During in utero development, the tissues that form the larynx, the reproductive system and the digestive tract arise from the archenteron (the primitive gut tube). This forms the cloacal membrane which forms the opening to the reproductive, urinary, and digestive tracts, and the oropharyngeal membrane which forms the mouth and throat structures.

As the spine develops these areas separate however remain connected by the connective tissue, the fascia. After birth and throughout life, these two areas continue to mirror each other.

Both the throat and the cervix are hollow organs that act as sphincters, that open and close in response to breath, emotion, and various stimuli.

An intimate nervous system connection is maintained via the vagus nerve and the influence of hormones. The vagus nerve is a crucial component of the parasympathetic “rest and digest” nervous system. It influences various organs, including the throat, heart, lungs, and the pelvic organs, terminating in the cervix. It responds strongly to sounds such as chanting, humming, and deep sighing.

When we are relaxed in a parasympathetic state, we release tension from the throat and the pelvic floor. This may explain why during menopause women have a lower tolerance for stressful situations.

It is interesting and makes sense that the throat and the uterus are also connected to the heart. When our hearts are open and we are operating from a place of love rather than fear, our vagus nerve attunes us to the love of the universe.

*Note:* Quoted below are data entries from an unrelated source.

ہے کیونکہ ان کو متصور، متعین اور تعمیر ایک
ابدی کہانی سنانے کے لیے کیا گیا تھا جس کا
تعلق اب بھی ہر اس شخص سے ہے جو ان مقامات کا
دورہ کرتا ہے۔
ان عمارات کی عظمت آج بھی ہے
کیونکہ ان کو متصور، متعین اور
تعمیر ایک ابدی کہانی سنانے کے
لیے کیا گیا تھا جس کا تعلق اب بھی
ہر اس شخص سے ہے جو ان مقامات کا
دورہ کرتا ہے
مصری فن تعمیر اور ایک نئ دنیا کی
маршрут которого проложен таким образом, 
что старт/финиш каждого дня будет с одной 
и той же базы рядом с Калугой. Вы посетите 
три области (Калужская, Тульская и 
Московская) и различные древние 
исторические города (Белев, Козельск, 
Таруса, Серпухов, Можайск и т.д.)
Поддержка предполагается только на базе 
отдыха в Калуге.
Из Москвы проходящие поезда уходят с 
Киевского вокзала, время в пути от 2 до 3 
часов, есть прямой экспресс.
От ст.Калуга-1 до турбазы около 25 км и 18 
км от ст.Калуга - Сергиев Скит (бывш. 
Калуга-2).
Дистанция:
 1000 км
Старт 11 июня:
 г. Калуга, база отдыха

Hormones produced by the reproductive system have a direct impact on the larynx and vocal fold tissues. Receptors for sex hormones (estrogen and progesterone) are present on the vocal folds. This perhaps explains why our voice changes at menstruation and menopause.

During menstruation voice quality can fluctuate. Women sometimes experience vocal impairment such as hoarseness or loss of the high notes (dysphonia premenstrualis). High progesterone levels can cause mucosal dryness and swelling of the vocal folds.

Mucosal dryness/ vaginal dryness.

Perhaps the reason that many women complain of vaginal dryness at menopause has more to do with the trapped stories and the constricted voices that deny truth.

If we told the stories of our womb, if we sang the songs of “moisture and repair”, and if we reconnected ourselves to the vibratory web of life through our voice, we may find that many of the physiological symptoms that we experience, particularly in relation to menstruation, birthing and menopause, are relieved,  and that the voice of our wombs, the sacred truth teller, places us in our rightful and holy place.

Too much for now but writing this has caused me to reflect on all that Sunday school and Assembly singing we did as children. What words were we ingesting into the most sacred core of our being? I think too of the pop songs we grew up listening to on repeat. Both these types of songs, the religious songs and the pop songs seem to me now to have etched lyrics into our psyche that were largely disempowering. We always seemed to belong to another, to God, to Jesus, to a lover, but rarely to ourselves.